Input records Start Marker
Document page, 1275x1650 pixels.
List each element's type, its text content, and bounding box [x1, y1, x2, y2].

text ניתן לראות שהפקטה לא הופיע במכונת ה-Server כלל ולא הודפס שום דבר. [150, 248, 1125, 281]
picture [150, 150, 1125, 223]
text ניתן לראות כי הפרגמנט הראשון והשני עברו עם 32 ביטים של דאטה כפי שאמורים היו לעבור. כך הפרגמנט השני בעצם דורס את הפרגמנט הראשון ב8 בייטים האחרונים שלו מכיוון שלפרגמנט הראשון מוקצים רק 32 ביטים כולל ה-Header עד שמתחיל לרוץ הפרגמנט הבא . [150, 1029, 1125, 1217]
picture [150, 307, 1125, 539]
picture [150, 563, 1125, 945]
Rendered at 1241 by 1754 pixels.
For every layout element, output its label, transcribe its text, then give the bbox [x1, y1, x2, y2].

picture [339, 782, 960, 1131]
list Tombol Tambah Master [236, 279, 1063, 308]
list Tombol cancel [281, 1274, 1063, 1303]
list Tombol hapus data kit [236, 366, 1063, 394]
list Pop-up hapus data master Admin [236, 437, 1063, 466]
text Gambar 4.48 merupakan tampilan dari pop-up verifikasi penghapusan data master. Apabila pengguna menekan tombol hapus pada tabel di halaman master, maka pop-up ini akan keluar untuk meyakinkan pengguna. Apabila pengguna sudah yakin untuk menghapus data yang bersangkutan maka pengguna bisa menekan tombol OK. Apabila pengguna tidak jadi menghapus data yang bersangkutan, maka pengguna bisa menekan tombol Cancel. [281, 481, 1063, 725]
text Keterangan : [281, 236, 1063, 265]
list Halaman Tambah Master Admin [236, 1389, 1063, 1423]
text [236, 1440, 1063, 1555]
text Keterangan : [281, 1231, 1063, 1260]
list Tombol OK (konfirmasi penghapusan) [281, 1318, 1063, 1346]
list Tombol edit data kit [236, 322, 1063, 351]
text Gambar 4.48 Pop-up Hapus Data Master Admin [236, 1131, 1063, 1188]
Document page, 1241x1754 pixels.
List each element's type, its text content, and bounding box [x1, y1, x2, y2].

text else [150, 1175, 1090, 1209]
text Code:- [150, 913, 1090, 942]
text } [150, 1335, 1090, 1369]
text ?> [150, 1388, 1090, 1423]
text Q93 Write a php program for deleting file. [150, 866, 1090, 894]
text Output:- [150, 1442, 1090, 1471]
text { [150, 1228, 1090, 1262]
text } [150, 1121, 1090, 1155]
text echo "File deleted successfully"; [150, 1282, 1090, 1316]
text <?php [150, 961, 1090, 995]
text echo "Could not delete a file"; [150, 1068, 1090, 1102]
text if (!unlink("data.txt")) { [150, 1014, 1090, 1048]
Input records End Marker
*Exercise:* Return the data in its entirety, exactly as given.

*Answer space:*
Document page, 1275x1650 pixels.
List each element's type, its text content, and bounding box [x1, y1, x2, y2].

text ניתן לראות שהפקטה לא הופיע במכונת ה-Server כלל ולא הודפס שום דבר. [150, 248, 1125, 281]
picture [150, 150, 1125, 223]
text ניתן לראות כי הפרגמנט הראשון והשני עברו עם 32 ביטים של דאטה כפי שאמורים היו לעבור. כך הפרגמנט השני בעצם דורס את הפרגמנט הראשון ב8 בייטים האחרונים שלו מכיוון שלפרגמנט הראשון מוקצים רק 32 ביטים כולל ה-Header עד שמתחיל לרוץ הפרגמנט הבא . [150, 1029, 1125, 1217]
picture [150, 307, 1125, 539]
picture [150, 563, 1125, 945]
Rendered at 1241 by 1754 pixels.
For every layout element, output its label, transcribe its text, then give the bbox [x1, y1, x2, y2].

picture [339, 782, 960, 1131]
list Tombol Tambah Master [236, 279, 1063, 308]
list Tombol cancel [281, 1274, 1063, 1303]
list Tombol hapus data kit [236, 366, 1063, 394]
list Pop-up hapus data master Admin [236, 437, 1063, 466]
text Gambar 4.48 merupakan tampilan dari pop-up verifikasi penghapusan data master. Apabila pengguna menekan tombol hapus pada tabel di halaman master, maka pop-up ini akan keluar untuk meyakinkan pengguna. Apabila pengguna sudah yakin untuk menghapus data yang bersangkutan maka pengguna bisa menekan tombol OK. Apabila pengguna tidak jadi menghapus data yang bersangkutan, maka pengguna bisa menekan tombol Cancel. [281, 481, 1063, 725]
text Keterangan : [281, 236, 1063, 265]
list Halaman Tambah Master Admin [236, 1389, 1063, 1423]
text [236, 1440, 1063, 1555]
text Keterangan : [281, 1231, 1063, 1260]
list Tombol OK (konfirmasi penghapusan) [281, 1318, 1063, 1346]
list Tombol edit data kit [236, 322, 1063, 351]
text Gambar 4.48 Pop-up Hapus Data Master Admin [236, 1131, 1063, 1188]
Document page, 1241x1754 pixels.
List each element's type, its text content, and bounding box [x1, y1, x2, y2].

text else [150, 1175, 1090, 1209]
text Code:- [150, 913, 1090, 942]
text } [150, 1335, 1090, 1369]
text ?> [150, 1388, 1090, 1423]
text Q93 Write a php program for deleting file. [150, 866, 1090, 894]
text Output:- [150, 1442, 1090, 1471]
text { [150, 1228, 1090, 1262]
text } [150, 1121, 1090, 1155]
text echo "File deleted successfully"; [150, 1282, 1090, 1316]
text <?php [150, 961, 1090, 995]
text echo "Could not delete a file"; [150, 1068, 1090, 1102]
text if (!unlink("data.txt")) { [150, 1014, 1090, 1048]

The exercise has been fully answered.